What you need to do:
a: In the text on CRAM and BAM files, which sequencing facility is said to mainly use CRAMs?
b: Write out the CRAM and BAM file text word for word, from "export REF_CACHE=/path_to/cache_directory_for_reference_genome" up to and including "of each file.".
Segment Start: Source document
CRAM files are similar to BAM files only they contain information in the header to the reference genome used in the mapping in the header. This allow the bases in each read that are identical to the reference to be further compressed. CRAM also supports some lossy data compression approaches to further optimize storage compared to BAMs. CRAMs are mainly used by the Sanger/EBI sequencing facility.

CRAM and BAM files can be interchanged using the lastest version of samtools (>=v1.0). However, this conversion may require downloading the reference genome into cache. Alternatively, you may pre-download the correct reference either from metadata in the header of the CRAM file, or from talking to whomever generated the CRAM and specify that file using ‘-T’ Thus we recommend setting a specific cache location prior to doing this:

export REF_CACHE=/path_to/cache_directory_for_reference_genome
samtools view -b -h -T reference_genome.fasta file.cram -o file.bam
samtools view -C -h -T reference_genome.fasta file.bam -o file.cram

3.3.4 Mannually Inspecting files

At times it may be useful to mannual inspect files for example to check the metadata in headers that the files are from the correct sample. ‘less’ and ‘more’ can be used to inspect any text files from the command line. By “pipe-ing” the output of samtools view into these commands using ‘|’ we check each of these file types without having to save multiple copies of each file.
Segment End: Source document
Segment Start: Dataset excerpts
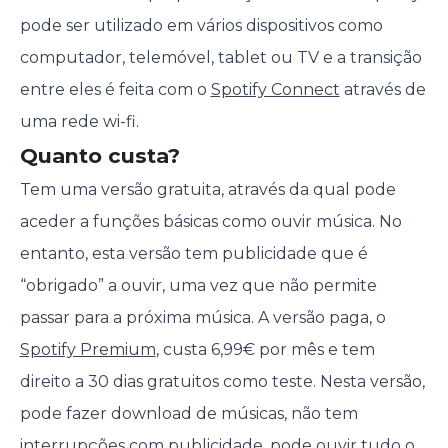
pode ser utilizado em vários dispositivos como
computador, telemóvel, tablet ou TV e a transição
entre eles é feita com o
Spotify Connect
através de
uma rede wi-fi.
Quanto custa?
Tem uma versão gratuita, através da qual pode
aceder a funções básicas como ouvir música. No
entanto, esta versão tem publicidade que é
“obrigado” a ouvir, uma vez que não permite
passar para a próxima música. A versão paga, o
Spotify Premium
, custa 6,99€ por mês e tem
direito a 30 dias gratuitos como teste. Nesta versão,
pode fazer download de músicas, não tem
interrupções com publicidade, pode ouvir tudo o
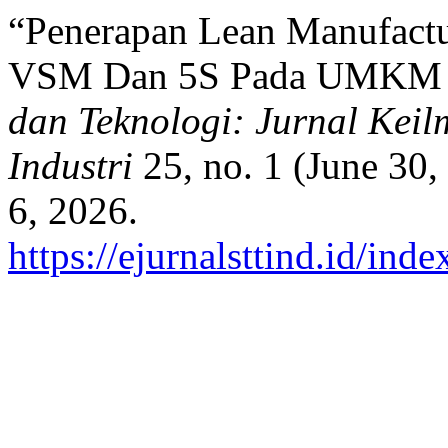
“Penerapan Lean Manufact
VSM Dan 5S Pada UMKM D
dan Teknologi: Jurnal Keil
Industri
25, no. 1 (June 30
6, 2026.
https://ejurnalsttind.id/in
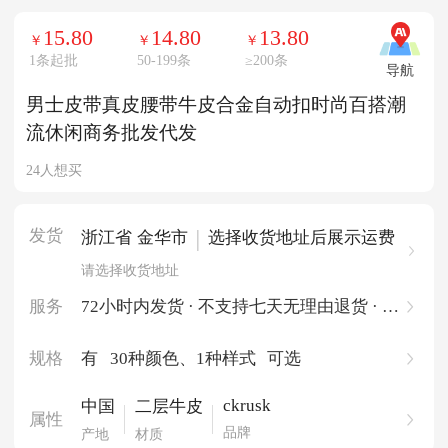
15.80
14.80
13.80
￥
￥
￥
1条起批
50-199条
≥
200条
导航
男士皮带真皮腰带牛皮合金自动扣时尚百搭潮
流休闲商务批发代发
24人想买
发货
|
浙江省 金华市
选择收货地址后展示运费
请选择收货地址
服务
72小时内发货 · 不支持七天无理由退货 · 一
件起批
规格
有
30种颜色
、1种样式
可选
ckrusk
中国
二层牛皮
属性
品牌
产地
材质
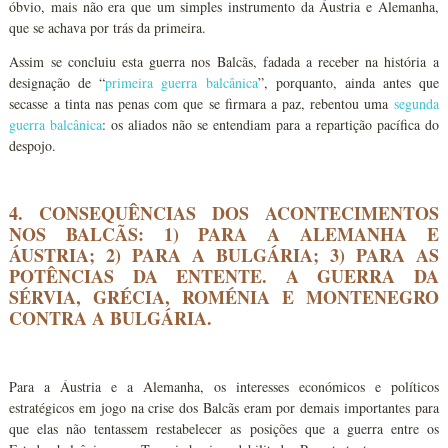
óbvio, mais não era que um simples instrumento da Áustria e Alemanha,
que se achava por trás da primeira.
Assim se concluiu esta guerra nos Balcãs, fadada a receber na história a
designação de “
primeira guerra balcânica
”, porquanto, ainda antes que
secasse a tinta nas penas com que se firmara a paz, rebentou uma
segunda
guerra balcânica
: os aliados não se entendiam para a repartição pacífica do
despojo.
4. CONSEQUÊNCIAS DOS ACONTECIMENTOS
NOS BALCÃS: 1) PARA A ALEMANHA E
ÁUSTRIA; 2) PARA A BULGÁRIA; 3) PARA AS
POTÊNCIAS DA ENTENTE. A GUERRA DA
SÉRVIA, GRÉCIA, ROMÉNIA E MONTENEGRO
CONTRA A BULGÁRIA.
Para a Áustria e a Alemanha, os interesses económicos e políticos
estratégicos em jogo na crise dos Balcãs eram por demais importantes para
que elas não tentassem restabelecer as posições que a guerra entre os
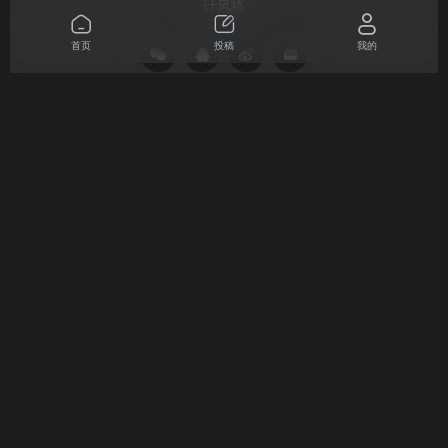
计风格
首页
投稿
我的
资源分享
免责声明
广告合作
关于我们
扫码关注
Copyright © 2024-2026
TOP导航
粤ICP备15012054号
粤公网
安备44030002004357号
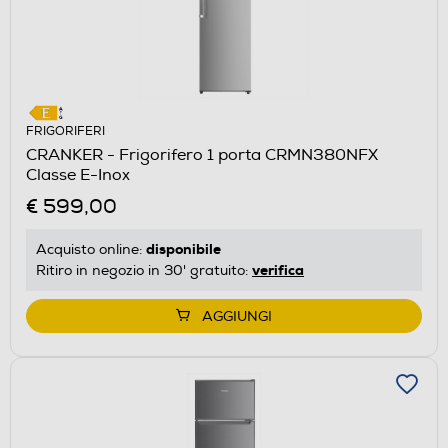
FRIGORIFERI
CRANKER - Frigorifero 1 porta CRMN380NFX
Classe E-Inox
€ 599,00
disponibile
Acquisto online:
verifica
Ritiro in negozio in 30' gratuito:
AGGIUNGI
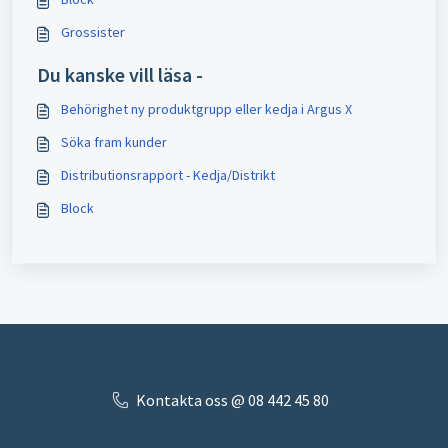
Grossister
Du kanske vill läsa -
Behörighet ny produktgrupp eller kedja i Argus X
Söka fram kunder
Distributionsrapport - Kedja/Distrikt
Block
Kontakta oss @ 08 442 45 80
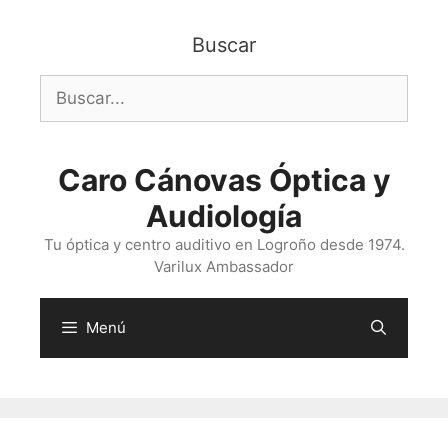
Saltar
al
Buscar
contenido
Buscar:
Caro Cánovas Óptica y
Audiología
Tu óptica y centro auditivo en Logroño desde 1974.
Varilux Ambassador
Menú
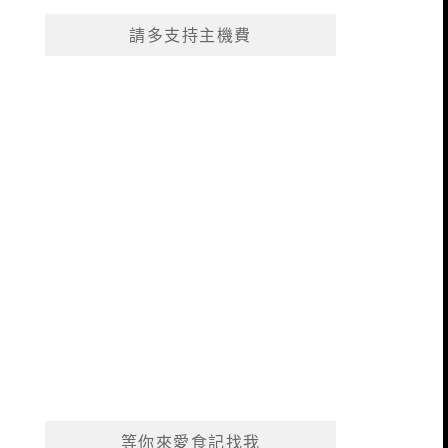
請多支持主機費
等你來愛食記找我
Segment End: Dataset excerpts
Answers for this exercise:
a: The Sanger/EBI sequencing facility.

b:
export REF_CACHE=/path_to/cache_directory_for_reference_genome
samtools view -b -h -T reference_genome.fasta file.cram -o file.bam
samtools view -C -h -T reference_genome.fasta file.bam -o file.cram

3.3.4 Mannually Inspecting files

At times it may be useful to mannual inspect files for example to check the metadata in headers that the files are from the correct sample. ‘less’ and ‘more’ can be used to inspect any text files from the command line. By “pipe-ing” the output of samtools view into these commands using ‘|’ we check each of these file types without having to save multiple copies of each file.